## Task instructions
In your reply, write out each entry exactly as given.

(Saved entries)
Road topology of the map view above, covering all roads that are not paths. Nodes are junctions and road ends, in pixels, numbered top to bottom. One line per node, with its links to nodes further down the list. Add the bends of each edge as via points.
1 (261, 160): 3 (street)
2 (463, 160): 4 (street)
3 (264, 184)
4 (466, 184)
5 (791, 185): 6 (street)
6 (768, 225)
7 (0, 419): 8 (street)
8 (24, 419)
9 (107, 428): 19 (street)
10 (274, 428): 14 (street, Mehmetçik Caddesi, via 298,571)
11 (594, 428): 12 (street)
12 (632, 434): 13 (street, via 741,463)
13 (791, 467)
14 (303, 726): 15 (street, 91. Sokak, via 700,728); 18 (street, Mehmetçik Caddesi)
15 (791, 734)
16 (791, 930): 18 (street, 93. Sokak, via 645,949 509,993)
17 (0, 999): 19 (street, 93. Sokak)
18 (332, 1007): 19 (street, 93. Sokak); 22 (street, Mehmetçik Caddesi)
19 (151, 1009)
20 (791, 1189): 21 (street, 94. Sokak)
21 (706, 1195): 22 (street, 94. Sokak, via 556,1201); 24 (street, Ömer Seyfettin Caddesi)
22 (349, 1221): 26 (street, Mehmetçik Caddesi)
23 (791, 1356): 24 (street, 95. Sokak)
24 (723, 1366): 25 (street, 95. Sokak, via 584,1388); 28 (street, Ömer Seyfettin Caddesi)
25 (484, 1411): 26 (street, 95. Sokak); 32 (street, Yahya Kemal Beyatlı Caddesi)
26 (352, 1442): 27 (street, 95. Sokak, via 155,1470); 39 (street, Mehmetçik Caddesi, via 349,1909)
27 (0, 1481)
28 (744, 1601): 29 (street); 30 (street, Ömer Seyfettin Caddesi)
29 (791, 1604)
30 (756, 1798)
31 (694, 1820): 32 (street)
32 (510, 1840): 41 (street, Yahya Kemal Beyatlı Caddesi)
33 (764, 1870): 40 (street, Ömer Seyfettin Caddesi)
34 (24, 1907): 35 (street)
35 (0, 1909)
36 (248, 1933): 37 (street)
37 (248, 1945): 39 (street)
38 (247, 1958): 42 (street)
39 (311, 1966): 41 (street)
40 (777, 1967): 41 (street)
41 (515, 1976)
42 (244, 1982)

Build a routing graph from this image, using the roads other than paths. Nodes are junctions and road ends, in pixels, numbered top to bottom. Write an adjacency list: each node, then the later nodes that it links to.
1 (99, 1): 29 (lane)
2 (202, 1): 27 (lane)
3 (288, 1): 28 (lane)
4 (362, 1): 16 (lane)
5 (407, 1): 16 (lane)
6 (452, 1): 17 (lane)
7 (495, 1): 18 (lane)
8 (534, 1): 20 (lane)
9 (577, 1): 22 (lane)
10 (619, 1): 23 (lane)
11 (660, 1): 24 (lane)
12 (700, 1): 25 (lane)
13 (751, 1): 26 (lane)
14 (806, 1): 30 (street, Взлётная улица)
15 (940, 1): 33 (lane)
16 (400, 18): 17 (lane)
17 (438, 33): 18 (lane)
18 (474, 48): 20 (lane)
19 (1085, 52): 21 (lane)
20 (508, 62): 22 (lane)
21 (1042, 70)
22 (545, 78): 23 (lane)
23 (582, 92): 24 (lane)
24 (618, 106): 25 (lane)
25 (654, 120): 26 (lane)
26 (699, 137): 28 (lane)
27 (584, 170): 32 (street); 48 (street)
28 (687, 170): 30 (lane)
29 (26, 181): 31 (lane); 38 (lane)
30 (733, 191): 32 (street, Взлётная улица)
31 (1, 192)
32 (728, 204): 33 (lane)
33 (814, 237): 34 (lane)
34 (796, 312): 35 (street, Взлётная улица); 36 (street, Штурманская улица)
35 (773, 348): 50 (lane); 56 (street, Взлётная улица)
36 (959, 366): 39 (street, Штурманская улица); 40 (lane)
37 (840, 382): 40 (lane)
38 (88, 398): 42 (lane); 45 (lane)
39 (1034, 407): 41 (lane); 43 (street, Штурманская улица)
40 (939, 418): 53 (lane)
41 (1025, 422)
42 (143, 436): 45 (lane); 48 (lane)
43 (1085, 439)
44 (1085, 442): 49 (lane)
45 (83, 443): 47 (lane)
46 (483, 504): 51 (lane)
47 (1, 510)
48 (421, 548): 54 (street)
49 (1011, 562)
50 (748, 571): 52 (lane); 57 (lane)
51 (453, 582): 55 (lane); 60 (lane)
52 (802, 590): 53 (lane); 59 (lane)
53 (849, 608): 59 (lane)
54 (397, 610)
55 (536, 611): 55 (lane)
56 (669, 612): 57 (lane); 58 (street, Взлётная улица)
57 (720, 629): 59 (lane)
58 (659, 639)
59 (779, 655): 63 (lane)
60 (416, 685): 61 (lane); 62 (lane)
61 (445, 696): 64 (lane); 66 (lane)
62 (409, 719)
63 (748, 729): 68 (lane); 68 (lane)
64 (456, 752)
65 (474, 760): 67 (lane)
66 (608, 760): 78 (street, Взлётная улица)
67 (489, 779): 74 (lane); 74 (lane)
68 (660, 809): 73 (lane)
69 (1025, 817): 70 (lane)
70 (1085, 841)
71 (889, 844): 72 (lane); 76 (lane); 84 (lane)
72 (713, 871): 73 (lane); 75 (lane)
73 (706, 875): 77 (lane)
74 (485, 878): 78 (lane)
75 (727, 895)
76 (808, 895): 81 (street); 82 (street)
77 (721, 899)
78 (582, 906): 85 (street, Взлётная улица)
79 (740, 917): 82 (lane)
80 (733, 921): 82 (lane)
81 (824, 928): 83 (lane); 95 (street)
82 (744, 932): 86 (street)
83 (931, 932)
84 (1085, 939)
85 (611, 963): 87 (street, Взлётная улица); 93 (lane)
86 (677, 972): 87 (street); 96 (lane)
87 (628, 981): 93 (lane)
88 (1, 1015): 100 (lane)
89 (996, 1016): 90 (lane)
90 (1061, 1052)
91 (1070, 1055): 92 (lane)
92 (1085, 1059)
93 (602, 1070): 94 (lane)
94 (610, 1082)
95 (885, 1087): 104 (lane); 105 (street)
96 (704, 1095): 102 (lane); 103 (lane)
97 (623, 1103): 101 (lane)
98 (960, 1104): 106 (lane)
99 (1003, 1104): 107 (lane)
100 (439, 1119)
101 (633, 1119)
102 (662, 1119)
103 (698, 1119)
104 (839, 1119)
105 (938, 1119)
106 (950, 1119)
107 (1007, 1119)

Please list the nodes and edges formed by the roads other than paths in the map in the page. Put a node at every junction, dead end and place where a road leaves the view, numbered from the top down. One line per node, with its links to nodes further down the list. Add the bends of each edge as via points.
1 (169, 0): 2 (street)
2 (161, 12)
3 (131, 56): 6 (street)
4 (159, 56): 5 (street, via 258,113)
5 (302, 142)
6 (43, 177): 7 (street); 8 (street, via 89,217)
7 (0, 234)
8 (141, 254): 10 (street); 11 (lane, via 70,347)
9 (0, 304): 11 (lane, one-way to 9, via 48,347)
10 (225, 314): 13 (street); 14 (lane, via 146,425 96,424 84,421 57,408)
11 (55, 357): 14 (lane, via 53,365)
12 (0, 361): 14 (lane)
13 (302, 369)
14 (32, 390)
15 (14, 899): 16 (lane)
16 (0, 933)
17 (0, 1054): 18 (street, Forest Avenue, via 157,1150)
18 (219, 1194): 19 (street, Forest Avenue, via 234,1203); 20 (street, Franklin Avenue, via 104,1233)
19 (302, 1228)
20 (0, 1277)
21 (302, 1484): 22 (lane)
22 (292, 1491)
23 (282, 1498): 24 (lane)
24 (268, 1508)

## Solution to this task
Road topology of the map view above, covering all roads that are not paths. Nodes are junctions and road ends, in pixels, numbered top to bottom. One line per node, with its links to nodes further down the list. Add the bends of each edge as via points.
1 (261, 160): 3 (street)
2 (463, 160): 4 (street)
3 (264, 184)
4 (466, 184)
5 (791, 185): 6 (street)
6 (768, 225)
7 (0, 419): 8 (street)
8 (24, 419)
9 (107, 428): 19 (street)
10 (274, 428): 14 (street, Mehmetçik Caddesi, via 298,571)
11 (594, 428): 12 (street)
12 (632, 434): 13 (street, via 741,463)
13 (791, 467)
14 (303, 726): 15 (street, 91. Sokak, via 700,728); 18 (street, Mehmetçik Caddesi)
15 (791, 734)
16 (791, 930): 18 (street, 93. Sokak, via 645,949 509,993)
17 (0, 999): 19 (street, 93. Sokak)
18 (332, 1007): 19 (street, 93. Sokak); 22 (street, Mehmetçik Caddesi)
19 (151, 1009)
20 (791, 1189): 21 (street, 94. Sokak)
21 (706, 1195): 22 (street, 94. Sokak, via 556,1201); 24 (street, Ömer Seyfettin Caddesi)
22 (349, 1221): 26 (street, Mehmetçik Caddesi)
23 (791, 1356): 24 (street, 95. Sokak)
24 (723, 1366): 25 (street, 95. Sokak, via 584,1388); 28 (street, Ömer Seyfettin Caddesi)
25 (484, 1411): 26 (street, 95. Sokak); 32 (street, Yahya Kemal Beyatlı Caddesi)
26 (352, 1442): 27 (street, 95. Sokak, via 155,1470); 39 (street, Mehmetçik Caddesi, via 349,1909)
27 (0, 1481)
28 (744, 1601): 29 (street); 30 (street, Ömer Seyfettin Caddesi)
29 (791, 1604)
30 (756, 1798)
31 (694, 1820): 32 (street)
32 (510, 1840): 41 (street, Yahya Kemal Beyatlı Caddesi)
33 (764, 1870): 40 (street, Ömer Seyfettin Caddesi)
34 (24, 1907): 35 (street)
35 (0, 1909)
36 (248, 1933): 37 (street)
37 (248, 1945): 39 (street)
38 (247, 1958): 42 (street)
39 (311, 1966): 41 (street)
40 (777, 1967): 41 (street)
41 (515, 1976)
42 (244, 1982)

Build a routing graph from this image, using the roads other than paths. Nodes are junctions and road ends, in pixels, numbered top to bottom. Write an adjacency list: each node, then the later nodes that it links to.
1 (99, 1): 29 (lane)
2 (202, 1): 27 (lane)
3 (288, 1): 28 (lane)
4 (362, 1): 16 (lane)
5 (407, 1): 16 (lane)
6 (452, 1): 17 (lane)
7 (495, 1): 18 (lane)
8 (534, 1): 20 (lane)
9 (577, 1): 22 (lane)
10 (619, 1): 23 (lane)
11 (660, 1): 24 (lane)
12 (700, 1): 25 (lane)
13 (751, 1): 26 (lane)
14 (806, 1): 30 (street, Взлётная улица)
15 (940, 1): 33 (lane)
16 (400, 18): 17 (lane)
17 (438, 33): 18 (lane)
18 (474, 48): 20 (lane)
19 (1085, 52): 21 (lane)
20 (508, 62): 22 (lane)
21 (1042, 70)
22 (545, 78): 23 (lane)
23 (582, 92): 24 (lane)
24 (618, 106): 25 (lane)
25 (654, 120): 26 (lane)
26 (699, 137): 28 (lane)
27 (584, 170): 32 (street); 48 (street)
28 (687, 170): 30 (lane)
29 (26, 181): 31 (lane); 38 (lane)
30 (733, 191): 32 (street, Взлётная улица)
31 (1, 192)
32 (728, 204): 33 (lane)
33 (814, 237): 34 (lane)
34 (796, 312): 35 (street, Взлётная улица); 36 (street, Штурманская улица)
35 (773, 348): 50 (lane); 56 (street, Взлётная улица)
36 (959, 366): 39 (street, Штурманская улица); 40 (lane)
37 (840, 382): 40 (lane)
38 (88, 398): 42 (lane); 45 (lane)
39 (1034, 407): 41 (lane); 43 (street, Штурманская улица)
40 (939, 418): 53 (lane)
41 (1025, 422)
42 (143, 436): 45 (lane); 48 (lane)
43 (1085, 439)
44 (1085, 442): 49 (lane)
45 (83, 443): 47 (lane)
46 (483, 504): 51 (lane)
47 (1, 510)
48 (421, 548): 54 (street)
49 (1011, 562)
50 (748, 571): 52 (lane); 57 (lane)
51 (453, 582): 55 (lane); 60 (lane)
52 (802, 590): 53 (lane); 59 (lane)
53 (849, 608): 59 (lane)
54 (397, 610)
55 (536, 611): 55 (lane)
56 (669, 612): 57 (lane); 58 (street, Взлётная улица)
57 (720, 629): 59 (lane)
58 (659, 639)
59 (779, 655): 63 (lane)
60 (416, 685): 61 (lane); 62 (lane)
61 (445, 696): 64 (lane); 66 (lane)
62 (409, 719)
63 (748, 729): 68 (lane); 68 (lane)
64 (456, 752)
65 (474, 760): 67 (lane)
66 (608, 760): 78 (street, Взлётная улица)
67 (489, 779): 74 (lane); 74 (lane)
68 (660, 809): 73 (lane)
69 (1025, 817): 70 (lane)
70 (1085, 841)
71 (889, 844): 72 (lane); 76 (lane); 84 (lane)
72 (713, 871): 73 (lane); 75 (lane)
73 (706, 875): 77 (lane)
74 (485, 878): 78 (lane)
75 (727, 895)
76 (808, 895): 81 (street); 82 (street)
77 (721, 899)
78 (582, 906): 85 (street, Взлётная улица)
79 (740, 917): 82 (lane)
80 (733, 921): 82 (lane)
81 (824, 928): 83 (lane); 95 (street)
82 (744, 932): 86 (street)
83 (931, 932)
84 (1085, 939)
85 (611, 963): 87 (street, Взлётная улица); 93 (lane)
86 (677, 972): 87 (street); 96 (lane)
87 (628, 981): 93 (lane)
88 (1, 1015): 100 (lane)
89 (996, 1016): 90 (lane)
90 (1061, 1052)
91 (1070, 1055): 92 (lane)
92 (1085, 1059)
93 (602, 1070): 94 (lane)
94 (610, 1082)
95 (885, 1087): 104 (lane); 105 (street)
96 (704, 1095): 102 (lane); 103 (lane)
97 (623, 1103): 101 (lane)
98 (960, 1104): 106 (lane)
99 (1003, 1104): 107 (lane)
100 (439, 1119)
101 (633, 1119)
102 (662, 1119)
103 (698, 1119)
104 (839, 1119)
105 (938, 1119)
106 (950, 1119)
107 (1007, 1119)

Please list the nodes and edges formed by the roads other than paths in the map in the page. Put a node at every junction, dead end and place where a road leaves the view, numbered from the top down. One line per node, with its links to nodes further down the list. Add the bends of each edge as via points.
1 (169, 0): 2 (street)
2 (161, 12)
3 (131, 56): 6 (street)
4 (159, 56): 5 (street, via 258,113)
5 (302, 142)
6 (43, 177): 7 (street); 8 (street, via 89,217)
7 (0, 234)
8 (141, 254): 10 (street); 11 (lane, via 70,347)
9 (0, 304): 11 (lane, one-way to 9, via 48,347)
10 (225, 314): 13 (street); 14 (lane, via 146,425 96,424 84,421 57,408)
11 (55, 357): 14 (lane, via 53,365)
12 (0, 361): 14 (lane)
13 (302, 369)
14 (32, 390)
15 (14, 899): 16 (lane)
16 (0, 933)
17 (0, 1054): 18 (street, Forest Avenue, via 157,1150)
18 (219, 1194): 19 (street, Forest Avenue, via 234,1203); 20 (street, Franklin Avenue, via 104,1233)
19 (302, 1228)
20 (0, 1277)
21 (302, 1484): 22 (lane)
22 (292, 1491)
23 (282, 1498): 24 (lane)
24 (268, 1508)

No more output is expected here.